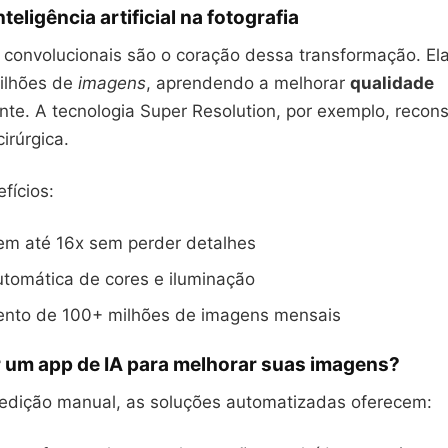
teligência artificial na fotografia
 convolucionais são o coração dessa transformação. El
ilhões de
imagens
, aprendendo a melhorar
qualidade
e. A tecnologia Super Resolution, por exemplo, reconst
irúrgica.
fícios:
em até 16x sem perder detalhes
tomática de cores e iluminação
nto de 100+ milhões de imagens mensais
r um app de IA para melhorar suas imagens?
dição manual, as soluções automatizadas oferecem:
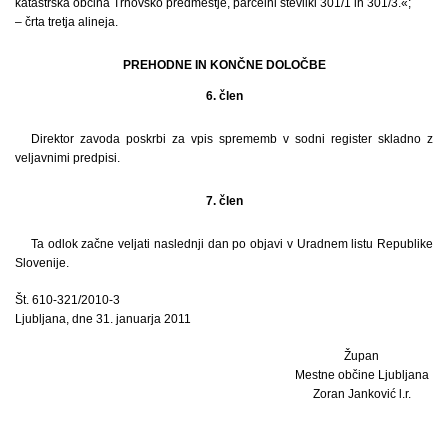
katastrska občina Trnovsko predmestje, parcelni številki 301/1 in 301/3.«;
– črta tretja alineja.
PREHODNE IN KONČNE DOLOČBE
6. člen
Direktor zavoda poskrbi za vpis sprememb v sodni register skladno z
veljavnimi predpisi.
7. člen
Ta odlok začne veljati naslednji dan po objavi v Uradnem listu Republike
Slovenije.
Št. 610-321/2010-3
Ljubljana, dne 31. januarja 2011
Župan
Mestne občine Ljubljana
Zoran Janković l.r.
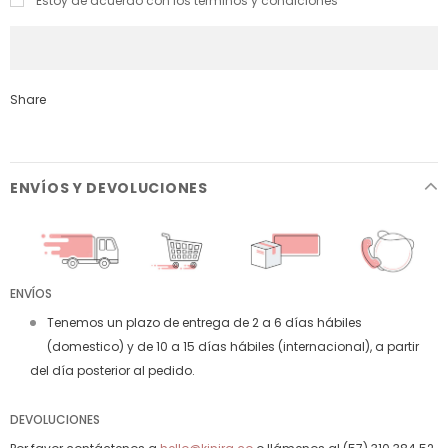
Estoy de acuerdo con los términos y condiciones
Share
ENVÍOS Y DEVOLUCIONES
ENVÍOS
Tenemos un plazo de entrega de 2 a 6 días hábiles
(domestico) y de 10 a 15 días hábiles (internacional), a partir
del día posterior al pedido.
DEVOLUCIONES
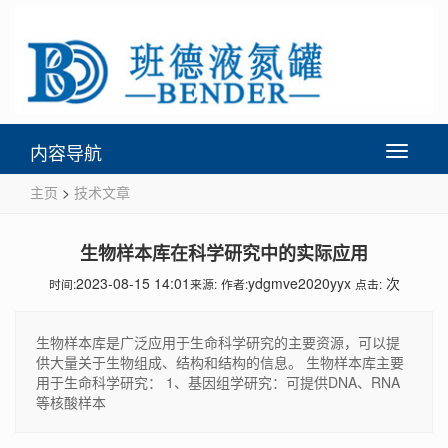
内容导航
Toggle
navigati
主页
>
技术文章
生物样本库在科学研究中的实际应用
2023-08-15 14:01
ydgmve2020yyx
次
时间:
来源:
作者:
点击:
生物样本库是广泛应用于生命科学研究的主要资源，可以提
供大量关于生物组成、结构和结构的信息。 生物样本库主要
用于生命科学研究： 1、基因组学研究：可提供DNA、RNA
等核酸样本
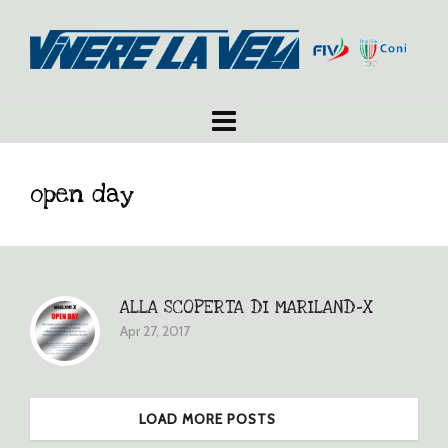
open day
ALLA SCOPERTA DI MARILAND-X
Apr 27, 2017
LOAD MORE POSTS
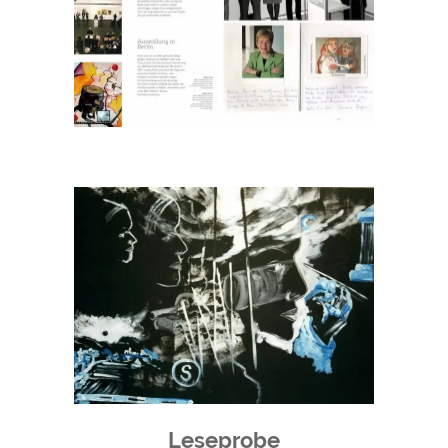
Leseprobe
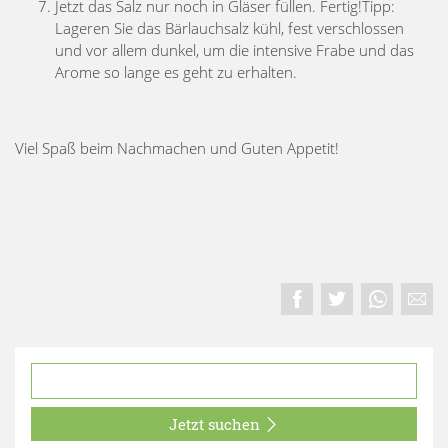
Jetzt das Salz nur noch in Gläser füllen. Fertig!Tipp:
Lageren Sie das Bärlauchsalz kühl, fest verschlossen
und vor allem dunkel, um die intensive Frabe und das
Arome so lange es geht zu erhalten.
Viel Spaß beim Nachmachen und Guten Appetit!
Jetzt suchen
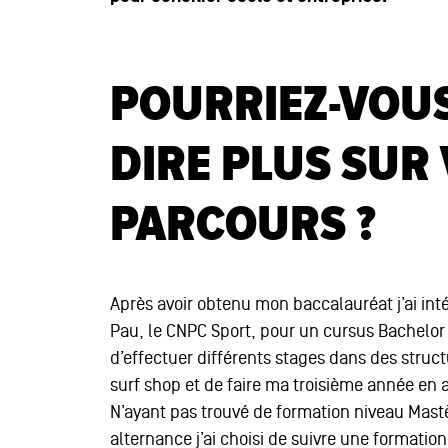
POURRIEZ-VOU
DIRE PLUS SUR
PARCOURS ?
Après avoir obtenu mon baccalauréat j’ai inté
Pau, le CNPC Sport, pour un cursus Bachelor
d’effectuer différents stages dans des struc
surf shop et de faire ma troisième année en
N’ayant pas trouvé de formation niveau Mastè
alternance j’ai choisi de suivre une formation 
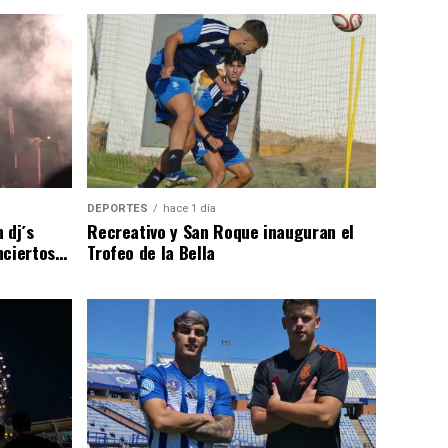
DEPORTES
hace 1 día
 dj´s
Recreativo y San Roque inauguran el
nciertos…
Trofeo de la Bella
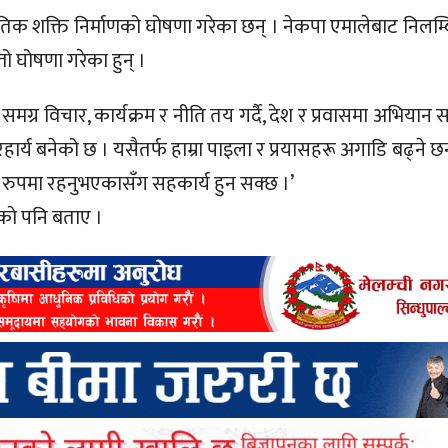
ीतिक शक्ति निर्माणको घोषणा गरेका छन् । नेकपा एमालेबाट निलम्
ो घोषणा गरेका हुन् ।
ग्र विचार, कार्यक्रम र नीति तय गर्दै, देश र प्रवासमा अभियान सञ्
र्य बनेको छ । यसैतर्फ हाम्रा पाइला र प्रयासहरू अगाडि बढ्ने छन् 
ित रुपमा रहनुभएकासँग सहकार्य हुन सक्छ ।’
काे पनि बताए ।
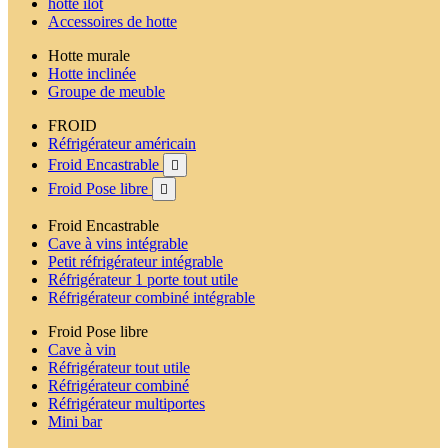
hotte ilot
Accessoires de hotte
Hotte murale
Hotte inclinée
Groupe de meuble
FROID
Réfrigérateur américain
Froid Encastrable

Froid Pose libre

Froid Encastrable
Cave à vins intégrable
Petit réfrigérateur intégrable
Réfrigérateur 1 porte tout utile
Réfrigérateur combiné intégrable
Froid Pose libre
Cave à vin
Réfrigérateur tout utile
Réfrigérateur combiné
Réfrigérateur multiportes
Mini bar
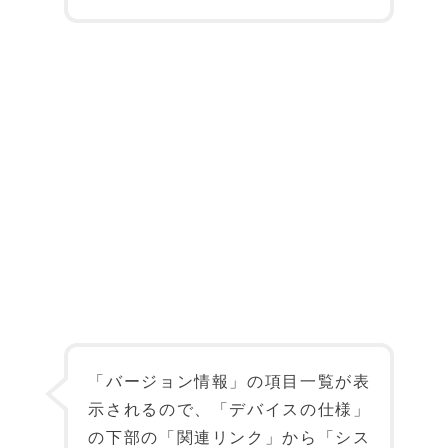
「バージョン情報」の項目一覧が表
示されるので、「デバイスの仕様」
の下部の「関連リンク」から「シス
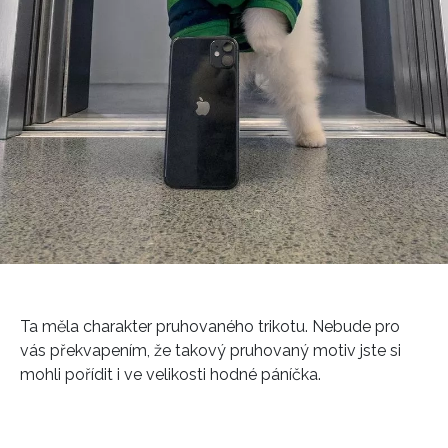
Ta měla charakter pruhovaného trikotu. Nebude pro
vás překvapením, že takový pruhovaný motiv jste si
mohli pořídit i ve velikosti hodné páníčka.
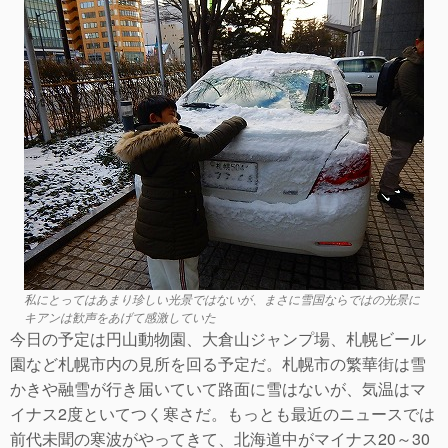
私にとってはあまり珍しい光景ではないが、まさに雪国ならではの光景に
キアンは歓声をあげて感激していた
今日の予定は円山動物園、大倉山ジャンプ場、札幌ビール
園など札幌市内の見所を回る予定だ。札幌市の繁華街は雪
かきや融雪が行き届いていて路面に雪はないが、気温はマ
イナス2度といてつく寒さだ。もっとも最近のニュースでは
前代未聞の寒波がやってきて、北海道中がマイナス20～30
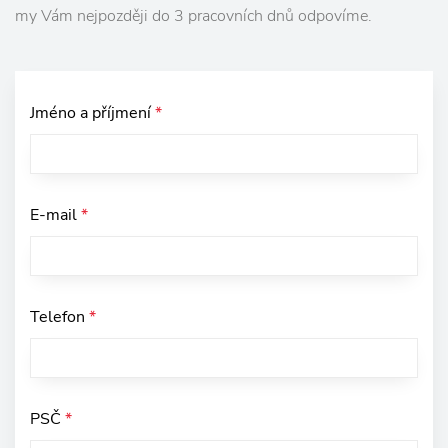
my Vám nejpozději do 3 pracovních dnů odpovíme.
Jméno a příjmení
*
E-mail
*
Telefon
*
PSČ
*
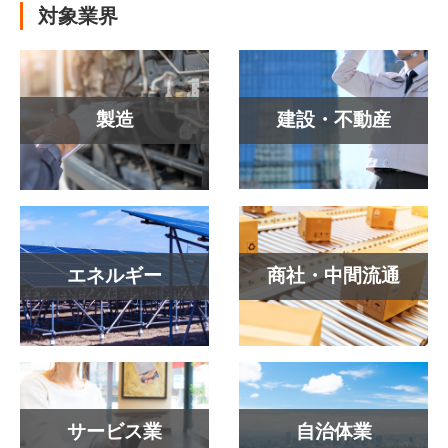
対象業界
製造
建設・不動産
エネルギー
商社・中間流通
サービス業
自治体業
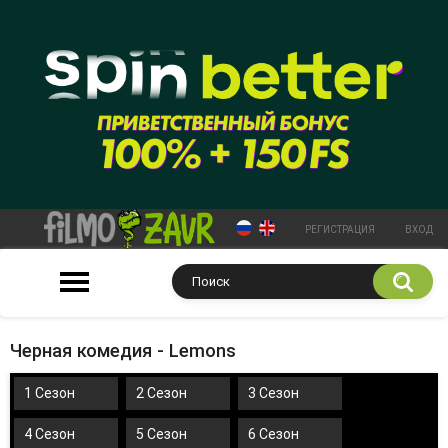
РЕГИСТРАЦИЯ
ВХОД
Черная комедия - Lemons
1 Сезон
2 Сезон
3 Сезон
4 Сезон
5 Сезон
6 Сезон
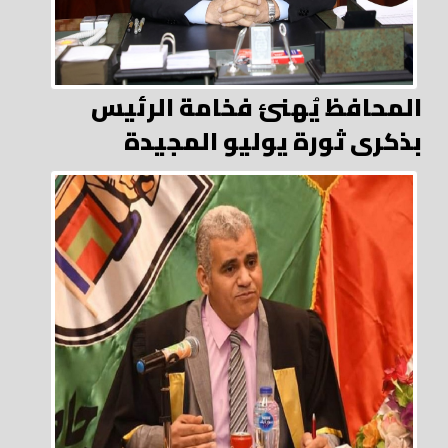
المحافظ يُهنئ فخامة الرئيس
بذكرى ثورة يوليو المجيدة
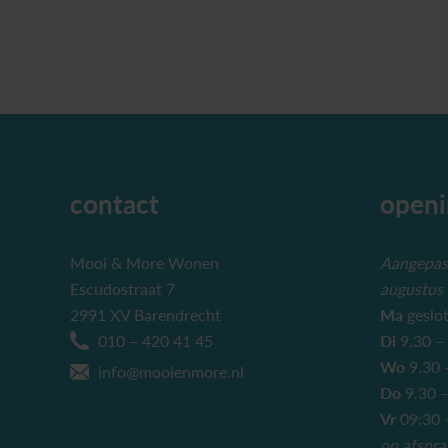
contact
openi
Mooi & More Wonen
Aangepast
Escudostraat 7
augustus
2991 XV Barendrecht
Ma
geslo
010 – 420 41 45
Di
9.30 –
Wo
9.30 
info@mooienmore.nl
Do
9.30 –
Vr
09:30 –
op afspra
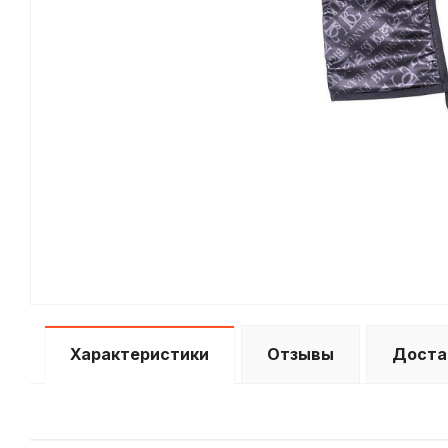
Характеристики
Отзывы
Доста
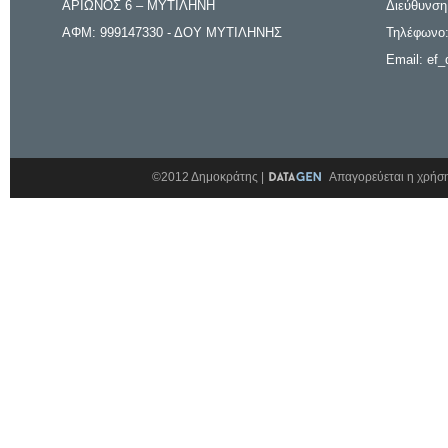
ΑΡΙΩΝΟΣ 6 – ΜΥΤΙΛΗΝΗ
Διεύθυνση
ΑΦΜ: 999147330 - ΔΟΥ ΜΥΤΙΛΗΝΗΣ
Τηλέφωνο:
Email: ef_
©2012 Δημοκράτης |
Απαγορεύεται η χρήση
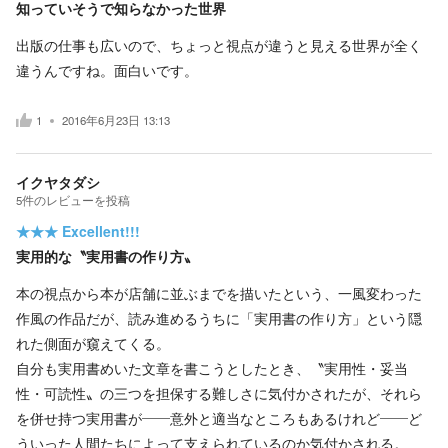
知っていそうで知らなかった世界
出版の仕事も広いので、ちょっと視点が違うと見える世界が全く
違うんですね。面白いです。
1
2016年6月23日 13:13
イクヤタダシ
5
件の
レビューを投稿
★★★
Excellent!!!
実用的な〝実用書の作り方〟
本の視点から本が店舗に並ぶまでを描いたという、一風変わった
作風の作品だが、読み進めるうちに「実用書の作り方」という隠
れた側面が窺えてくる。
自分も実用書めいた文章を書こうとしたとき、〝実用性・妥当
性・可読性〟の三つを担保する難しさに気付かされたが、それら
を併せ持つ実用書が――意外と適当なところもあるけれど――ど
ういった人間たちによって支えられているのか気付かされる。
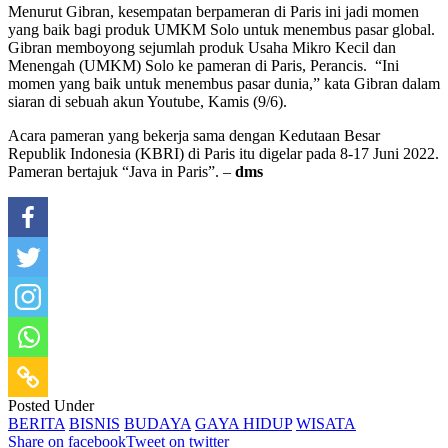
Menurut Gibran, kesempatan berpameran di Paris ini jadi momen
yang baik bagi produk UMKM Solo untuk menembus pasar global.
Gibran memboyong sejumlah produk Usaha Mikro Kecil dan
Menengah (UMKM) Solo ke pameran di Paris, Perancis. “Ini
momen yang baik untuk menembus pasar dunia,” kata Gibran dalam
siaran di sebuah akun Youtube, Kamis (9/6).
Acara pameran yang bekerja sama dengan Kedutaan Besar
Republik Indonesia (KBRI) di Paris itu digelar pada 8-17 Juni 2022.
Pameran bertajuk “Java in Paris”. –
dms
Posted Under
BERITA
BISNIS
BUDAYA
GAYA HIDUP
WISATA
Share on facebook
Tweet on twitter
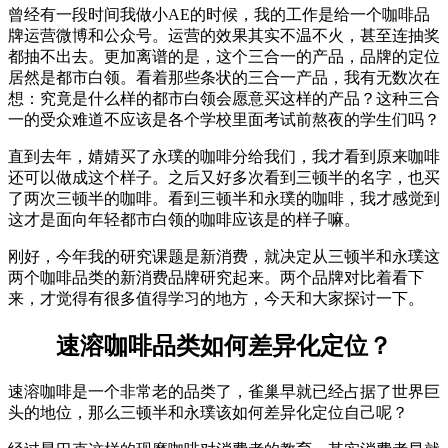
曾经有一段时间我做小AE的时候，我的工作是给一个咖啡品
牌运营微博和公众号。运营的效果其实不温不火，甚至连抽奖
都抽不出去。更加离谱的是，这个三合一的产品，品牌的定位
居然是都市白领。看着那些条状的三合一产品，我有无数次在
想：究竟是什么样的都市白领会愿意买这样的产品？这种三合
一的受众难道不应该是各个学校里面考试前熬夜的学生们吗？
直到去年，婧婧买了永璞的咖啡分给我们，我才看到原来咖啡
还可以做成这个样子。之后又好多次看到三顿半的名字，也买
了两次三顿半的咖啡。看到三顿半和永璞的咖啡，我才感觉到
这才是面向年轻都市白领的咖啡应该是的样子嘛。
刚好，今年我的研究课题是新消费，就决定从三顿半和永璞这
两个咖啡品类的新消费品牌研究起来。两个品牌对比着看下
来，才觉得有很多值得学习的地方，今天和大家探讨一下。
速溶咖啡品类如何差异化定位？
速溶咖啡是一个非常老的品类了，雀巢早就已经占据了世界巨
头的地位，那么三顿半和永璞该如何差异化定位自己呢？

....

WHAT THE EXERCISE ASKS
Please hand back every entry above exactly, with no images in the copy.

SOLUTION TO THE EXERCISE
teligência artificial na fotografia
 convolucionais são o coração dessa transformação. El
ilhões de
imagens
, aprendendo a melhorar
qualidade
e. A tecnologia Super Resolution, por exemplo, reconst
irúrgica.
fícios:
em até 16x sem perder detalhes
tomática de cores e iluminação
nto de 100+ milhões de imagens mensais
r um app de IA para melhorar suas imagens?
dição manual, as soluções automatizadas oferecem:
katastrska občina Trnovsko predmestje, parcelni številki 301/1 in 301/3.«;
– črta tretja alineja.
PREHODNE IN KONČNE DOLOČBE
6. člen
Direktor zavoda poskrbi za vpis sprememb v sodni register skladno z
veljavnimi predpisi.
7. člen
Ta odlok začne veljati naslednji dan po objavi v Uradnem listu Republike
Slovenije.
Št. 610-321/2010-3
Ljubljana, dne 31. januarja 2011
Župan
Mestne občine Ljubljana
Zoran Janković l.r.
Estoy de acuerdo con los términos y condiciones
Share
ENVÍOS Y DEVOLUCIONES
ENVÍOS
Tenemos un plazo de entrega de 2 a 6 días hábiles
(domestico) y de 10 a 15 días hábiles (internacional), a partir
del día posterior al pedido.
DEVOLUCIONES
内容导航
Toggle
navigati
主页
>
技术文章
生物样本库在科学研究中的实际应用
2023-08-15 14:01
ydgmve2020yyx
次
时间:
来源:
作者:
点击:
生物样本库是广泛应用于生命科学研究的主要资源，可以提
供大量关于生物组成、结构和结构的信息。 生物样本库主要
用于生命科学研究： 1、基因组学研究：可提供DNA、RNA
等核酸样本
open day
ALLA SCOPERTA DI MARILAND-X
Apr 27, 2017
LOAD MORE POSTS
Leseprobe
Jetzt das Salz nur noch in Gläser füllen. Fertig!Tipp:
Lageren Sie das Bärlauchsalz kühl, fest verschlossen
und vor allem dunkel, um die intensive Frabe und das
Arome so lange es geht zu erhalten.
Viel Spaß beim Nachmachen und Guten Appetit!
Jetzt suchen
POURRIEZ-VOU
DIRE PLUS SUR
PARCOURS ?
Après avoir obtenu mon baccalauréat j’ai inté
Pau, le CNPC Sport, pour un cursus Bachelor
d’effectuer différents stages dans des struc
surf shop et de faire ma troisième année en
N’ayant pas trouvé de formation niveau Mastè
alternance j’ai choisi de suivre une formation 
DEPORTES
hace 1 día
 dj´s
Recreativo y San Roque inauguran el
nciertos…
Trofeo de la Bella
ीतिक शक्ति निर्माणको घोषणा गरेका छन् । नेकपा एमालेबाट निलम्
ो घोषणा गरेका हुन् ।
ग्र विचार, कार्यक्रम र नीति तय गर्दै, देश र प्रवासमा अभियान सञ्
र्य बनेको छ । यसैतर्फ हाम्रा पाइला र प्रयासहरू अगाडि बढ्ने छन् 
ित रुपमा रहनुभएकासँग सहकार्य हुन सक्छ ।’
काे पनि बताए ।
hotte ilot
Accessoires de hotte
Hotte murale
Hotte inclinée
Groupe de meuble
FROID
Réfrigérateur américain
Froid Encastrable

Froid Pose libre

Froid Encastrable
Cave à vins intégrable
Petit réfrigérateur intégrable
Réfrigérateur 1 porte tout utile
Réfrigérateur combiné intégrable
Froid Pose libre
Cave à vin
Réfrigérateur tout utile
Réfrigérateur combiné
Réfrigérateur multiportes
Mini bar
「バージョン情報」の項目一覧が表
示されるので、「デバイスの仕様」
の下部の「関連リンク」から「シス
Ta měla charakter pruhovaného trikotu. Nebude pro
vás překvapením, že takový pruhovaný motiv jste si
mohli pořídit i ve velikosti hodné páníčka.
私にとってはあまり珍しい光景ではないが、まさに雪国ならではの光景に
キアンは歓声をあげて感激していた
今日の予定は円山動物園、大倉山ジャンプ場、札幌ビール
園など札幌市内の見所を回る予定だ。札幌市の繁華街は雪
かきや融雪が行き届いていて路面に雪はないが、気温はマ
イナス2度といてつく寒さだ。もっとも最近のニュースでは
前代未聞の寒波がやってきて、北海道中がマイナス20～30
my Vám nejpozději do 3 pracovních dnů odpovíme.
Jméno a příjmení
*
E-mail
*
Telefon
*
PSČ
*
対象業界
製造
建設・不動産
エネルギー
商社・中間流通
サービス業
自治体業
РЕГИСТРАЦИЯ
ВХОД
Черная комедия - Lemons
1 Сезон
2 Сезон
3 Сезон
4 Сезон
5 Сезон
6 Сезон
المحافظ يُهنئ فخامة الرئيس
بذكرى ثورة يوليو المجيدة
contact
openi
Mooi & More Wonen
Aangepast
Escudostraat 7
augustus
2991 XV Barendrecht
Ma
geslo
010 – 420 41 45
Di
9.30 –
Wo
9.30 
info@mooienmore.nl
Do
9.30 –
Vr
09:30 –
op afspra
Характеристики
Отзывы
Доста
ΑΡΙΩΝΟΣ 6 – ΜΥΤΙΛΗΝΗ
Διεύθυνση
ΑΦΜ: 999147330 - ΔΟΥ ΜΥΤΙΛΗΝΗΣ
Τηλέφωνο:
Email: ef_
©2012 Δημοκράτης |
Απαγορεύεται η χρήση
知っていそうで知らなかった世界
出版の仕事も広いので、ちょっと視点が違うと見える世界が全く
違うんですね。面白いです。
1
2016年6月23日 13:13
イクヤタダシ
5
件の
レビューを投稿
★★★
Excellent!!!
実用的な〝実用書の作り方〟
本の視点から本が店舗に並ぶまでを描いたという、一風変わった
作風の作品だが、読み進めるうちに「実用書の作り方」という隠
れた側面が窺えてくる。
自分も実用書めいた文章を書こうとしたとき、〝実用性・妥当
性・可読性〟の三つを担保する難しさに気付かされたが、それら
を併せ持つ実用書が――意外と適当なところもあるけれど――ど
ういった人間たちによって支えられているのか気付かされる。
Menurut Gibran, kesempatan berpameran di Paris ini jadi momen
yang baik bagi produk UMKM Solo untuk menembus pasar global.
Gibran memboyong sejumlah produk Usaha Mikro Kecil dan
Menengah (UMKM) Solo ke pameran di Paris, Perancis. “Ini
momen yang baik untuk menembus pasar dunia,” kata Gibran dalam
siaran di sebuah akun Youtube, Kamis (9/6).
Acara pameran yang bekerja sama dengan Kedutaan Besar
Republik Indonesia (KBRI) di Paris itu digelar pada 8-17 Juni 2022.
Pameran bertajuk “Java in Paris”. –
dms
Posted Under
BERITA
BISNIS
BUDAYA
GAYA HIDUP
WISATA
Share on facebook
Tweet on twitter
曾经有一段时间我做小AE的时候，我的工作是给一个咖啡品
牌运营微博和公众号。运营的效果其实不温不火，甚至连抽奖
都抽不出去。更加离谱的是，这个三合一的产品，品牌的定位
居然是都市白领。看着那些条状的三合一产品，我有无数次在
想：究竟是什么样的都市白领会愿意买这样的产品？这种三合
一的受众难道不应该是各个学校里面考试前熬夜的学生们吗？
直到去年，婧婧买了永璞的咖啡分给我们，我才看到原来咖啡
还可以做成这个样子。之后又好多次看到三顿半的名字，也买
了两次三顿半的咖啡。看到三顿半和永璞的咖啡，我才感觉到
这才是面向年轻都市白领的咖啡应该是的样子嘛。
刚好，今年我的研究课题是新消费，就决定从三顿半和永璞这
两个咖啡品类的新消费品牌研究起来。两个品牌对比着看下
来，才觉得有很多值得学习的地方，今天和大家探讨一下。
速溶咖啡品类如何差异化定位？
速溶咖啡是一个非常老的品类了，雀巢早就已经占据了世界巨
头的地位，那么三顿半和永璞该如何差异化定位自己呢？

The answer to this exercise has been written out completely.